→ Your assignment
Convert the part of the entries that opens with the line containing "02137 9272519" and closes at the end of the entries into a Markdown table with the columns "No." and "Line", one row per line and blank lines skipped. Leave the pictures out of the answer.

→ Dataset records
>>>

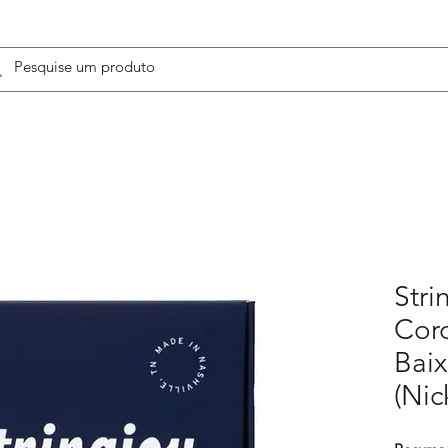
Stri
Cor
Baix
(Nic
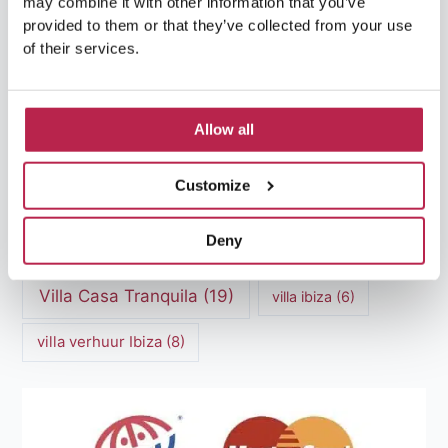
may combine it with other information that you’ve
provided to them or that they’ve collected from your use
Luxe Villa Verhuur
(12)
of their services.
Luxe Villa Verhuur Ibiza
(8)
Middellandse Zee
(5)
Natuurlijke schoonheid Ibiza
(6)
Allow all
Santa Gertrudis
(5)
Sa Pedrera
(5)
Customize
Sa Pedrera de Cala d'Hort
(5)
Deny
Torre des Savinar
(8)
Villa Casa Tranquila
(19)
villa ibiza
(6)
villa verhuur Ibiza
(8)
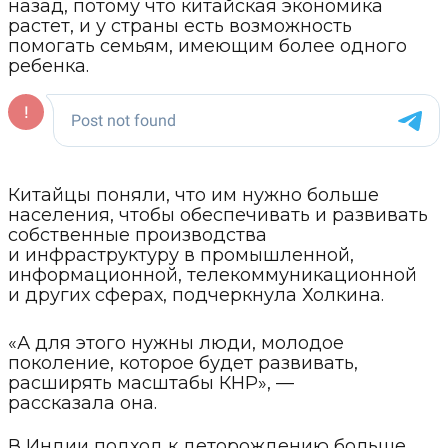
назад, потому что китайская экономика
растет, и у страны есть возможность
помогать семьям, имеющим более одного
ребенка.
Китайцы поняли, что им нужно больше
населения, чтобы обеспечивать и развивать
собственные производства
и инфраструктуру в промышленной,
информационной, телекоммуникационной
и других сферах, подчеркнула Холкина.
«А для этого нужны люди, молодое
поколение, которое будет развивать,
расширять масштабы КНР», —
рассказала она.
В Индии подход к деторождению больше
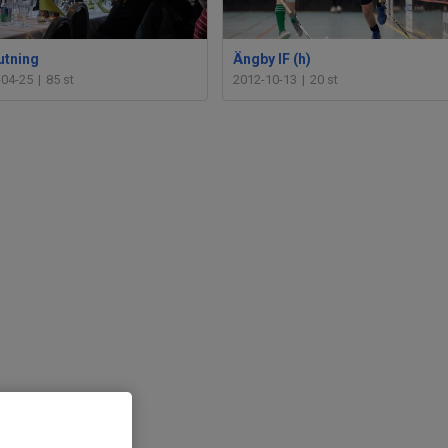
utning
Ängby IF (h)
-04-25
|
85 st
2012-10-13
|
20 st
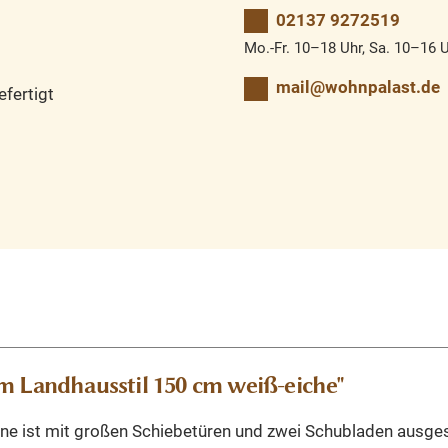
02137 9272519
Mo.-Fr. 10–18 Uhr, Sa. 10–16 
mail@wohnpalast.de
fertigt
m Landhausstil 150 cm weiß-eiche"
rine ist mit großen Schiebetüren und zwei Schubladen ausges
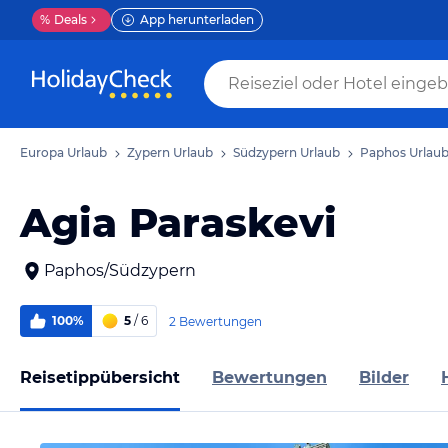
%
Deals
App herunterladen
Europa Urlaub
Zypern Urlaub
Südzypern Urlaub
Paphos Urlau
Agia Paraskevi
Paphos/Südzypern
100%
5
/ 6
2 Bewertungen
Reisetippübersicht
Bewertungen
Bilder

<<<

→ Problem solution
| No. | Line |
|---|---|
| 1 | 02137 9272519 |
| 2 | Mo.-Fr. 10–18 Uhr, Sa. 10–16  |
| 3 | mail@wohnpalast.de |
| 4 | fertigt |
| 5 | m Landhausstil 150 cm weiß-eiche" |
| 6 | rine ist mit großen Schiebetüren und zwei Schubladen ausges |
| 7 | % |
| 8 | Deals |
| 9 | App herunterladen |
| 10 | Europa Urlaub |
| 11 | Zypern Urlaub |
| 12 | Südzypern Urlaub |
| 13 | Paphos Urlau |
| 14 | Agia Paraskevi |
| 15 | Paphos/Südzypern |
| 16 | 100% |
| 17 | 5 |
| 18 | / 6 |
| 19 | 2 Bewertungen |
| 20 | Reisetippübersicht |
| 21 | Bewertungen |
| 22 | Bilder |